* TASK PROMPT *
Every line from the top of the records below through the one containing "left shoulder: (932, 586)" must be copied exactly, and the pictures must not be.

* Saved data entries *
>>>
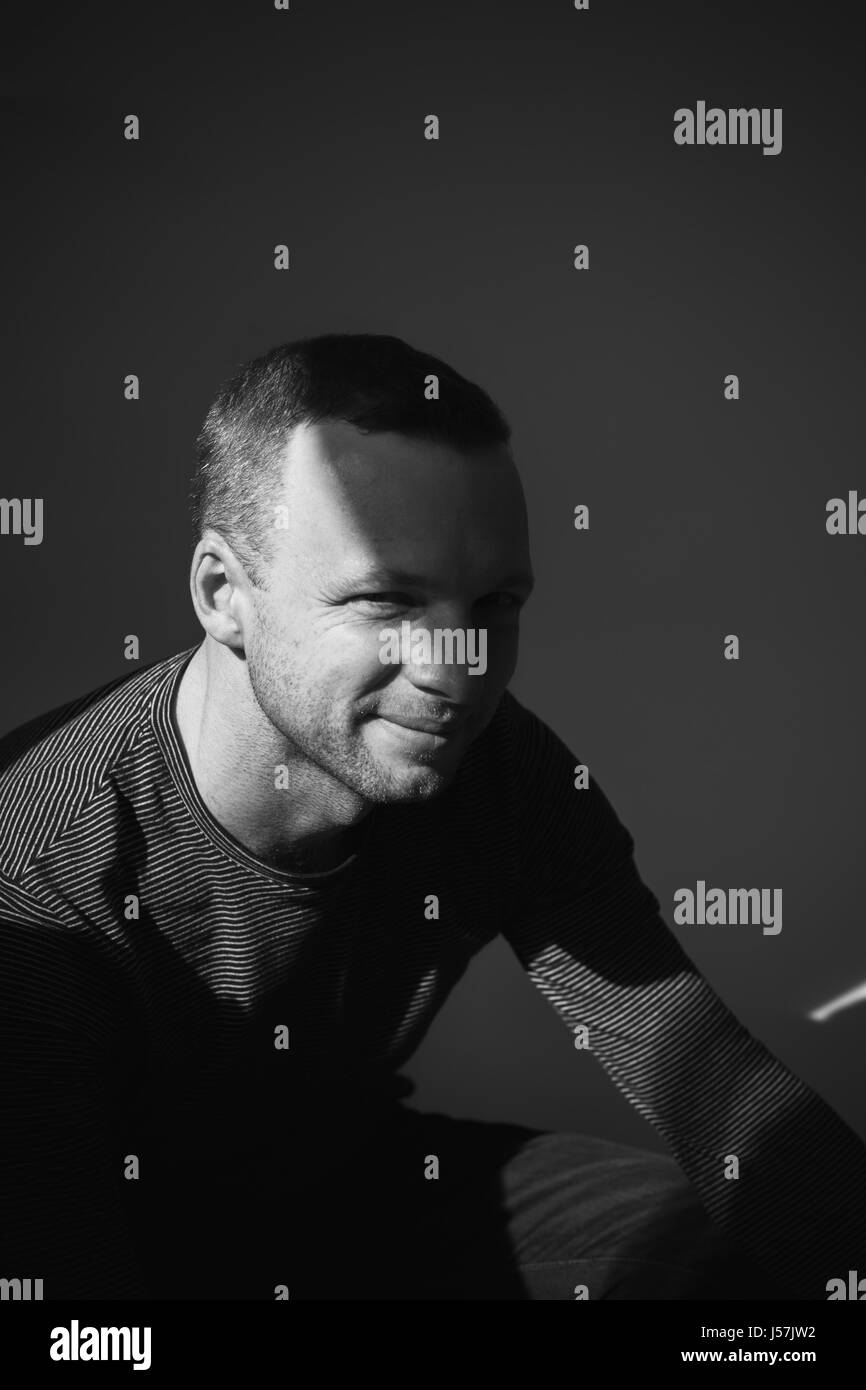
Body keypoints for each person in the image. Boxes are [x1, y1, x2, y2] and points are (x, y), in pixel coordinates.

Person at [1, 333, 863, 1300]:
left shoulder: (502, 774)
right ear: (221, 595)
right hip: (115, 1239)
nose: (457, 672)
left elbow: (699, 1073)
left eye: (493, 604)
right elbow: (56, 1272)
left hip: (347, 1191)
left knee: (716, 1248)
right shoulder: (37, 861)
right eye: (384, 599)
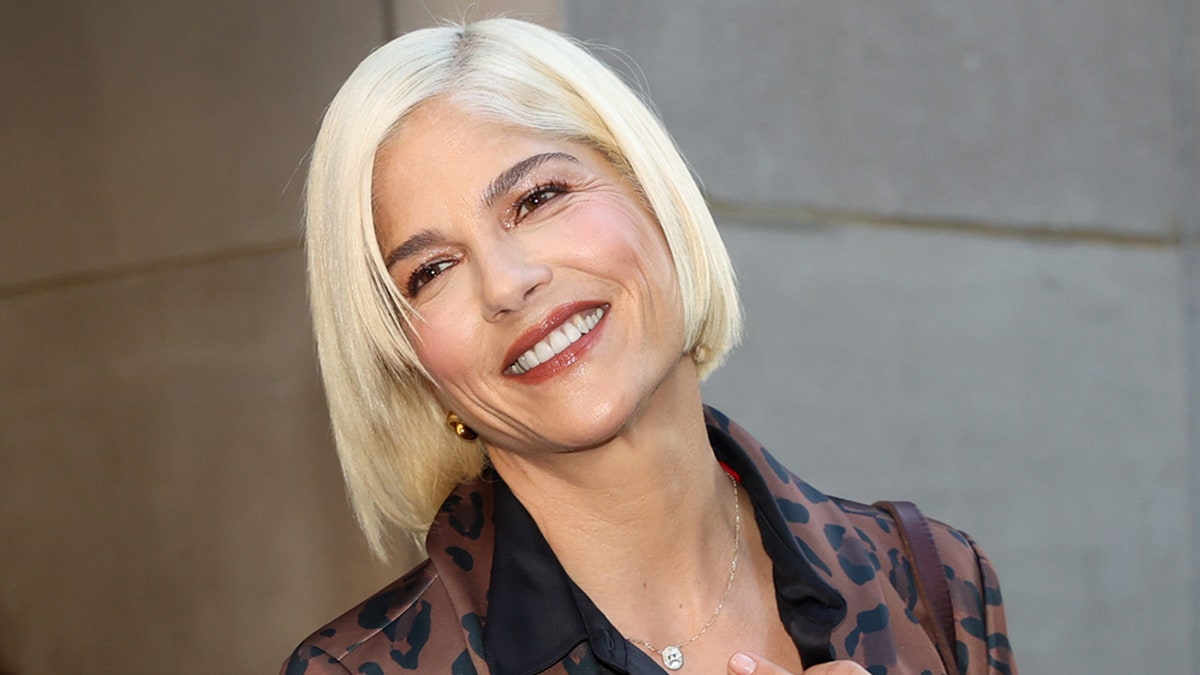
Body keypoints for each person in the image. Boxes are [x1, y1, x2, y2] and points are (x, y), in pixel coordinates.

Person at [281, 17, 1017, 675]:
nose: (506, 284)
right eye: (431, 270)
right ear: (404, 355)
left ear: (652, 194)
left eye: (538, 198)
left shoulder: (932, 586)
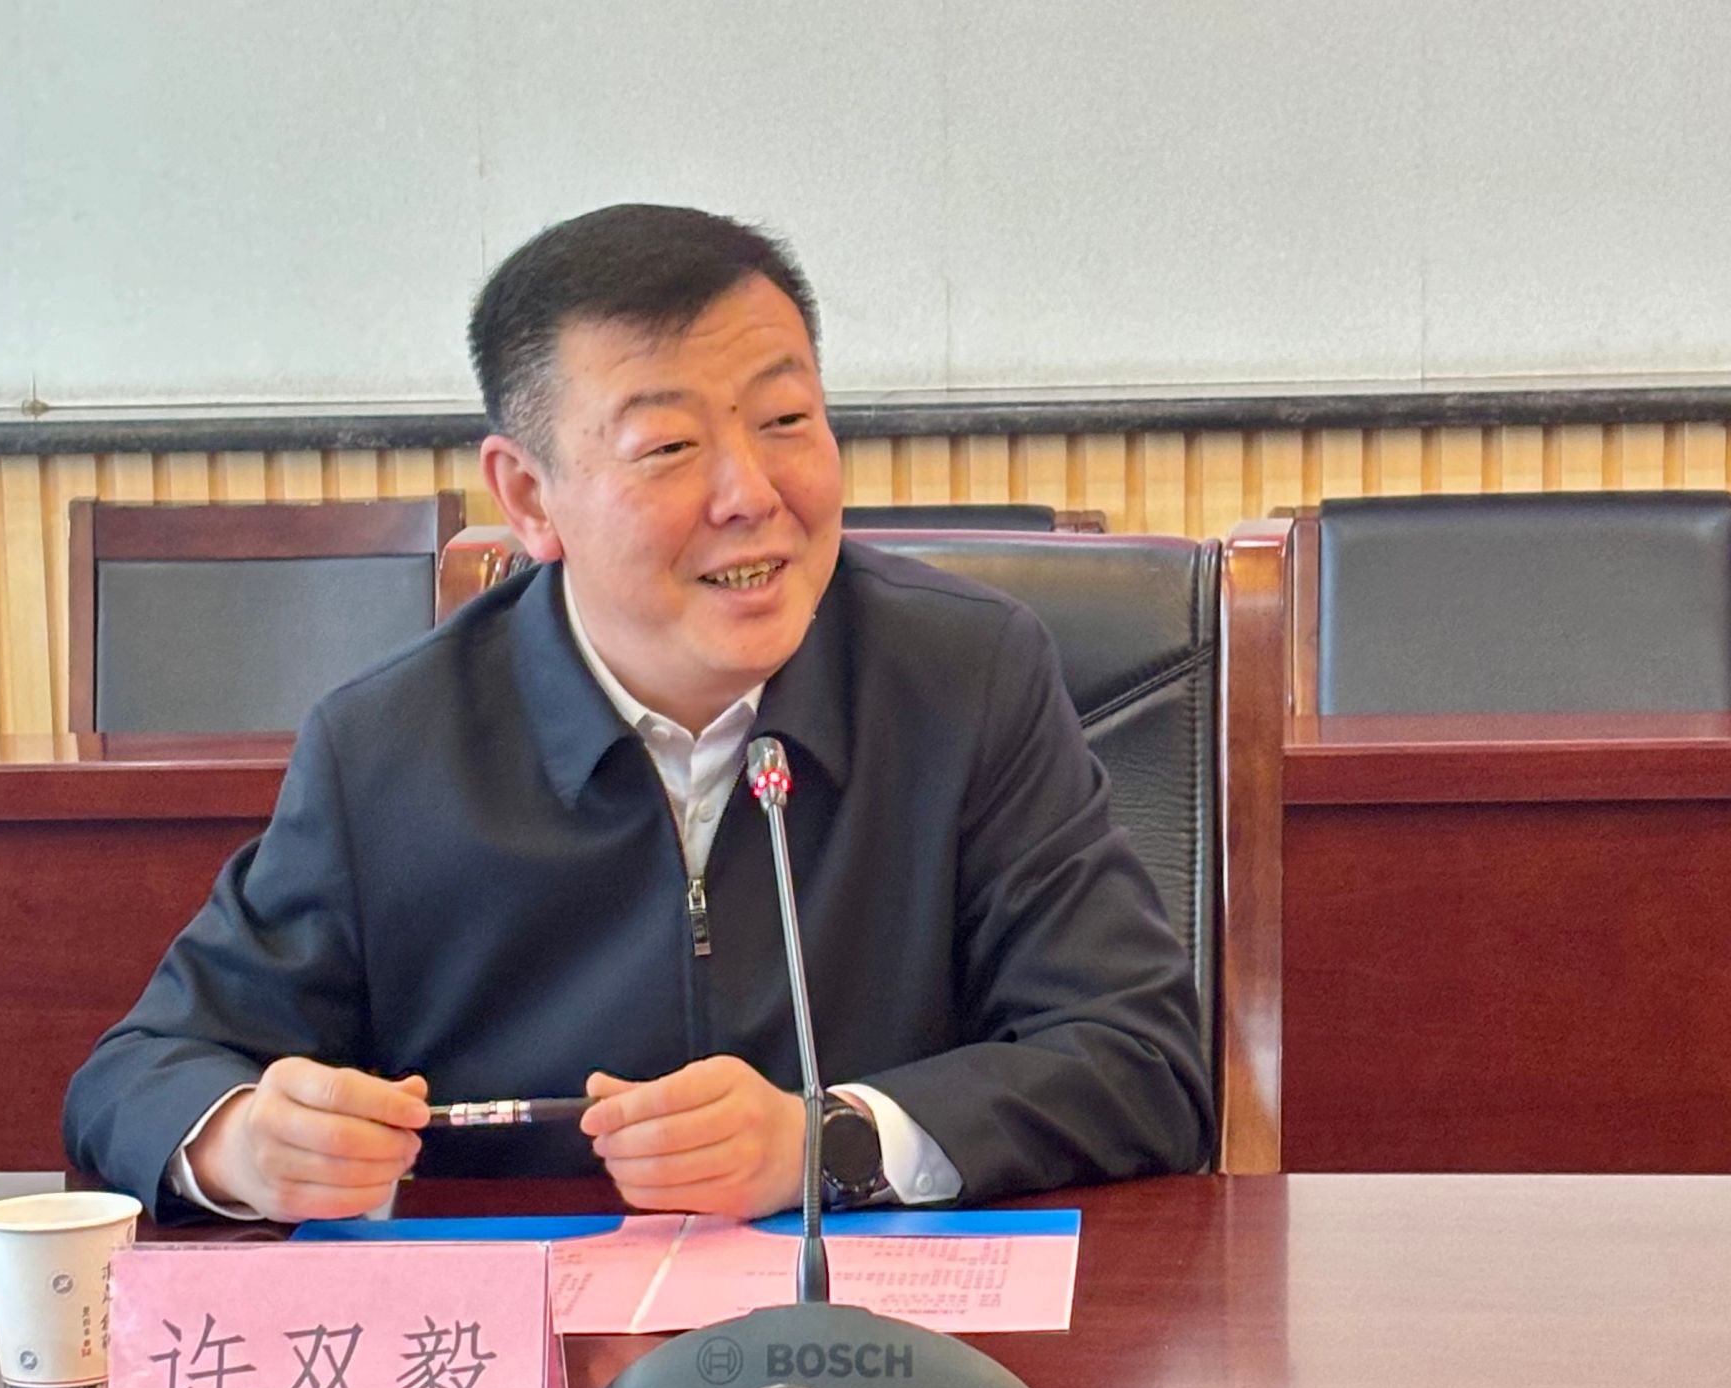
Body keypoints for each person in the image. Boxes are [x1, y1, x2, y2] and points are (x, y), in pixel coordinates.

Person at [63, 203, 1212, 1224]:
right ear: (529, 496)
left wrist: (826, 1140)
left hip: (876, 1355)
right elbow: (139, 1075)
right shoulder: (388, 749)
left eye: (785, 421)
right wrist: (243, 1143)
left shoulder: (963, 676)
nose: (750, 495)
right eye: (667, 447)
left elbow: (1143, 1062)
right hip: (536, 1369)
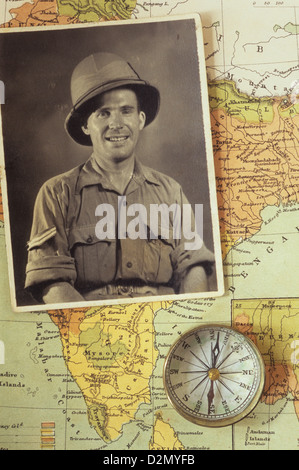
<<<
* OUTPUT BELOW *
Body keypoints for each person in the image. Boxes are [x1, y1, x2, y2] and points are (x, y), in pixel coordinates.

Person at [1, 333, 863, 1300]:
left shoulder: (502, 774)
right ear: (221, 595)
right hip: (115, 1239)
nose: (457, 672)
left elbow: (699, 1073)
left eye: (493, 604)
right elbow: (56, 1272)
left hip: (347, 1191)
left knee: (716, 1248)
right shoulder: (37, 861)
right eye: (384, 599)
Body keypoints for each person in the image. Boxes are [x1, y1, x2, y2] and points are (x, y), in pixel coordinates.

Person at [281, 17, 1017, 675]:
nose: (506, 284)
right eye: (431, 270)
right ear: (404, 355)
left ear: (652, 194)
left eye: (538, 198)
left shoulder: (932, 586)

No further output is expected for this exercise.